The disaster could have been caused by undersea landslides from the eruption of Anak Krakatau, a volcanic island formed over years from the nearby Krakatau volcano, scientists from Indonesia’s Meteorology and Geophysics Agency said. They also cited tidal waves caused by the full moon.
“I had to run, as the wave passed the beach and landed 15-20 meters inland,” Norwegian Øystein Lund Andersen wrote on social media. The self-described photographer and volcano-enthusiast said he was taking pictures of the volcano when he suddenly saw a big wave come toward him.
“Next wave entered the hotel area where I was staying and downed cars on the road behind it. Managed to evacuate with my family to higher ground through forest paths and villages, where we are taken care of [by] the locals. Were unharmed, thankfully.”
The worst affected area was the Pandeglang region of Banten province in Java, which encompasses the Ujung Kulon National Park and popular beaches, the disaster agency said.
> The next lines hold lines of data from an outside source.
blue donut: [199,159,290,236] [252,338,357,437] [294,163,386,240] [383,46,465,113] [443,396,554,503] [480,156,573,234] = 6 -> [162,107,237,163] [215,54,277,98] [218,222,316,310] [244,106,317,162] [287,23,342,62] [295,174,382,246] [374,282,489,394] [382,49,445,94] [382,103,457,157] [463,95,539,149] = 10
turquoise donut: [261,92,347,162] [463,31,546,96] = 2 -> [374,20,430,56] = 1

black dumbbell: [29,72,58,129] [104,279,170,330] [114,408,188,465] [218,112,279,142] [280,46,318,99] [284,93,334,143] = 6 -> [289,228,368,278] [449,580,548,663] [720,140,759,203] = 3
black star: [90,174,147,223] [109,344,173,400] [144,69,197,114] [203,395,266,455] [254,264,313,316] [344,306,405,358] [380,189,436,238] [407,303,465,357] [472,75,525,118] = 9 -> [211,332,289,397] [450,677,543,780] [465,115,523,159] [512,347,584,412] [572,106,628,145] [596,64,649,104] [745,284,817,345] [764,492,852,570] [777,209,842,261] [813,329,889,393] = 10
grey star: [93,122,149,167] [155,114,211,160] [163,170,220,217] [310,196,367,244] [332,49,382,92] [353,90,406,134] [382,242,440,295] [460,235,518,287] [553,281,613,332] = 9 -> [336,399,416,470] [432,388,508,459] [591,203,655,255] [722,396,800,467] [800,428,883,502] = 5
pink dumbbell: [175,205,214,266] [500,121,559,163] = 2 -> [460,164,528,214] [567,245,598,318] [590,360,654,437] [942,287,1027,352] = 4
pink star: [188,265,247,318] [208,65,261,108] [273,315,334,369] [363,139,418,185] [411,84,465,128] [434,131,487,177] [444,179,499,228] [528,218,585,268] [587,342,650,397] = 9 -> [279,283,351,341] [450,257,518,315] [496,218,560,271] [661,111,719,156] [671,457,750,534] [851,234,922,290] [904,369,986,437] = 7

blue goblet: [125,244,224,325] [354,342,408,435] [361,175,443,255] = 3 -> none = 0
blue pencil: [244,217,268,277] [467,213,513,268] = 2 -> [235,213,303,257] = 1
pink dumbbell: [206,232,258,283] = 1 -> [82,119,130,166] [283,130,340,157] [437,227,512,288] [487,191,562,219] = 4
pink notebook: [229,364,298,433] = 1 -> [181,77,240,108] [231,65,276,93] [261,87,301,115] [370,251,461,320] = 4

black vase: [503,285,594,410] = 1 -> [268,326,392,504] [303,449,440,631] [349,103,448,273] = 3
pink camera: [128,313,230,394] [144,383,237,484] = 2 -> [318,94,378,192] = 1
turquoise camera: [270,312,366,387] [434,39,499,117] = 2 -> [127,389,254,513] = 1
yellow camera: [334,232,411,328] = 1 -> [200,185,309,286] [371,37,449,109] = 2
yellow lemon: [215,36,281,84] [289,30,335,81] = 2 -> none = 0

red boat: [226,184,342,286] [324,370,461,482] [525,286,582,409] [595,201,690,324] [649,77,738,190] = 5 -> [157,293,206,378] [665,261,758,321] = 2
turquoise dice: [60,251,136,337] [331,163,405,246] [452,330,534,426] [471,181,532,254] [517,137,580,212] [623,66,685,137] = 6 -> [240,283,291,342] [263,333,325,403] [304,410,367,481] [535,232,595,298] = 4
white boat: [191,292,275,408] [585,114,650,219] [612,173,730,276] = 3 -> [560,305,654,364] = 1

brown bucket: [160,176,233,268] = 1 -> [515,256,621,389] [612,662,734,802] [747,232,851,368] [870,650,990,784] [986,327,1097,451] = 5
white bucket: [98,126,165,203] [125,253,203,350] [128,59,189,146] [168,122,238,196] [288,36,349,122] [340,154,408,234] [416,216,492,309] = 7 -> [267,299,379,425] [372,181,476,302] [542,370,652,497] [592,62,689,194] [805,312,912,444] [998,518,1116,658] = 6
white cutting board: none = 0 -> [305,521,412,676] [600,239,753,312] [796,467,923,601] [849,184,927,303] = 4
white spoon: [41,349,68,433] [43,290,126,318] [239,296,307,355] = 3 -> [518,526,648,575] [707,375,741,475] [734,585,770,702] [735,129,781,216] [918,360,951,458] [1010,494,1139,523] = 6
Disaster agency spokesman Sutopo Purwo Nugroho said 168 deaths have been confirmed so far and another 30 people are missing. Also, 745 were injured. He said those numbers may still rise since not all affected areas have been reached.
Indonesian President Joko Widodo expressed his sympathy and ordered government agencies to respond quickly to the disaster.
“My deep condolences to the victims in Banten and Lumpung provinces,” he said. “Hopefully, those who are left have patience.”
The Anak Krakatau volcano in the Sunda Strait that links the Indian Ocean and Java Sea erupted about 24 minutes before the tsunami, the geophysics agency said.
The 1,000-foot-high volcano, about 124 miles southwest of the capital Jakarta, has been erupting since June. In July, authorities widened its no-go areas to 1.24 miles from the crater.
Gegar Prasetya, co-founder of the Tsunami Research Center Indonesia, said the waves were likely caused by a flank collapse — when a big section of a volcano’s slope gives way. He said it’s possible for an eruption to trigger a landslide above ground or beneath the ocean, both capable of producing a tsunami.
“Actually, the tsunami was not really big, only one meter,” said Prasetya, who has closely studied Krakatau. “The problem is people always tend to build everything close to the shoreline.”
Physical losses included 430 heavily damaged homes, nine heavily damaged hotels and 10 heavily damaged vessels. Footage posted by the head of the disaster agency showed the aftermath of flooded streets and an overturned car.
In September, more than 2,500 people were killed by a quake and tsunami that hit the city of Palu on the island of Sulawesi, which is just east of Borneo.
Saturday’s tsunami triggered memories for some of the massive 9.1-magnitude earthquake that hit on Dec. 26, 2004. It spawned a giant tsunami off Sumatra island in western Indonesia, killing more than 230,000 people in a dozen countries — the majority in Indonesia. The vast archipelago of more than 17,000 islands is home to 260 million people. Roads and infrastructure are poor in many areas, making access difficult in the best of conditions.